8. Write down the mistakes you made in the past to help you recognize your blind spots.

  • “Get to know your blind spots. When you are closed-minded and form an opinion in an area where you have a blind spot, it can be deadly. So take some time to record the circumstances in which you’ve consistently made bad decisions because you failed to see what others saw. Ask others—especially those who’ve seen what you’ve missed—to help you with this. Write a list, tack it up on the wall, and stare at it. If ever you find yourself about to make a decision (especially a big decision) in one of these areas without consulting others, understand that you’re taking a big risk and that it would be illogical to expect that you’ll get the results you think you will.



Other Good Quotes From the book:

Think of every decision as a bet with a probability and a reward for being right and a probability and a penalty for being wrong. Normally a winning decision is one with a positive expected value, meaning that the reward times its probability of occurring is greater than the penalty times its probability of occurring, with the best decision being the one with the highest expected value.” (p, 251)

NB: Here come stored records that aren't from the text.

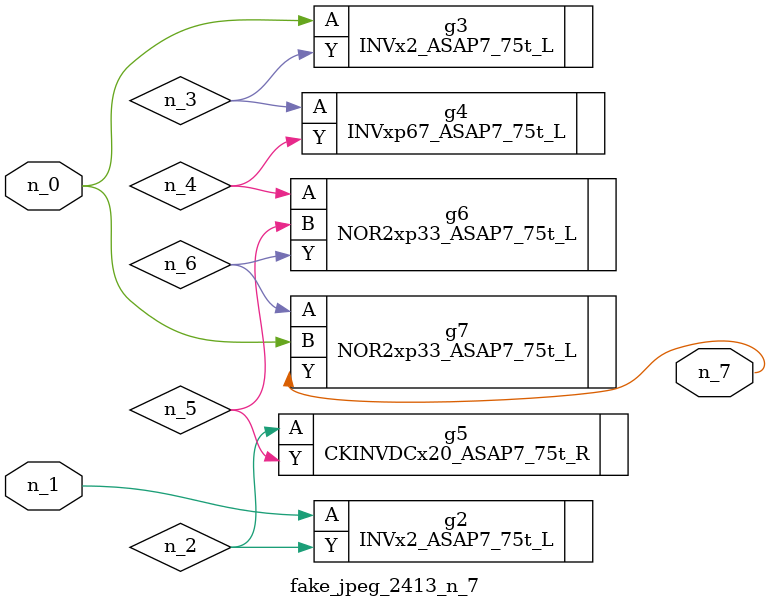
<source format=v>
module fake_jpeg_2413_n_7 (n_0, n_1, n_7);

input n_0;
input n_1;

output n_7;

wire n_3;
wire n_2;
wire n_4;
wire n_6;
wire n_5;

INVx2_ASAP7_75t_L g2 ( 
.A(n_1),
.Y(n_2)
);

INVx2_ASAP7_75t_L g3 ( 
.A(n_0),
.Y(n_3)
);

INVxp67_ASAP7_75t_L g4 ( 
.A(n_3),
.Y(n_4)
);

NOR2xp33_ASAP7_75t_L g6 ( 
.A(n_4),
.B(n_5),
.Y(n_6)
);

CKINVDCx20_ASAP7_75t_R g5 ( 
.A(n_2),
.Y(n_5)
);

NOR2xp33_ASAP7_75t_L g7 ( 
.A(n_6),
.B(n_0),
.Y(n_7)
);


endmodule
</source>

The best choices are the ones that have more pros than cons, not those that don’t have any cons at all. Watch out for people who argue against something whenever they can find something—anything—wrong with it, without properly weighing all the pluses and minuses. Such people tend to be poor decision makers.” (p. 253)

“Let’s look at what tends to happen when someone disagrees with you and asks you to explain your thinking. Because you are programmed to view such challenges as attacks, you get angry, even though it would be more logical for you to be interested in the other person’s perspective, especially if they are intelligent.” “Even the most intelligent people generally behave this way, and it’s tragic. To be effective you must not let your need to be right be more important than your need to find out what’s true. If you are too proud of what you know or of how good you are at something you will learn less, make inferior decisions, and fall short of your potential.” (p. 185)

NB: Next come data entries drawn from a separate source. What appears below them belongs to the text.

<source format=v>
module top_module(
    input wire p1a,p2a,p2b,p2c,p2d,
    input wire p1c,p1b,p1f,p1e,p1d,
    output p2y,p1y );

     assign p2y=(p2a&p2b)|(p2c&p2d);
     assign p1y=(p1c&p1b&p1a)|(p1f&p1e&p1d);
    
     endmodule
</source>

Even experts can make mistakes; my point is simply that it pays to be radically open-minded and triangulate with smart people. Had I not pushed for other opinions, my life would have taken a very different course. My point is that you can significantly raise your probabilities of making the right decisions by open-mindedly triangulating with believable people.”

“It’s important not to let our biases stand in the way of our objectivity. To get good results, we need to be analytical rather than emotional.” (p. 140)

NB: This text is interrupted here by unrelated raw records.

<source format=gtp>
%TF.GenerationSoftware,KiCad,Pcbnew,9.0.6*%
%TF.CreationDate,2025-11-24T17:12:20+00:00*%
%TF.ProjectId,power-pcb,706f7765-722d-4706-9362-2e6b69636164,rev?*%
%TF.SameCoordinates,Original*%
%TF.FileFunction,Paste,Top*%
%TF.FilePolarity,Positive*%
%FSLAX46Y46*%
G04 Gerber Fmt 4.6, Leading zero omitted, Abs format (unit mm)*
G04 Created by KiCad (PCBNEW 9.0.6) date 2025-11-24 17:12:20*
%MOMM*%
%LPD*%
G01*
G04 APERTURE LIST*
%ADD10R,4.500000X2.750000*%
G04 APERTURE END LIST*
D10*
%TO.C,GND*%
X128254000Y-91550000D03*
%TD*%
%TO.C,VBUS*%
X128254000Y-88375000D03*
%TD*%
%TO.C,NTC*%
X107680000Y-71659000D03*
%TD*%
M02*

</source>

“If you can’t understand their view, you’re probably just blind to their way of thinking. If you continue doing what you think is best when all the evidence and believable people are against you, you’re being dangerously arrogant.”

“What if you could unplug that lower part of your brain entirely and instead connect with a decision-making computer that gives you logically derived instructions, as we do with our investment systems? Suppose this computer-based decision-making machine has a much better track record than you because it captures more logic, processes more information more quickly, and makes decisions without being emotionally hijacked. Would you use it? In confronting the challenges I’ve faced in the course of my career I’ve created exactly such tools, and I am convinced that I would not have been nearly as successful without them.”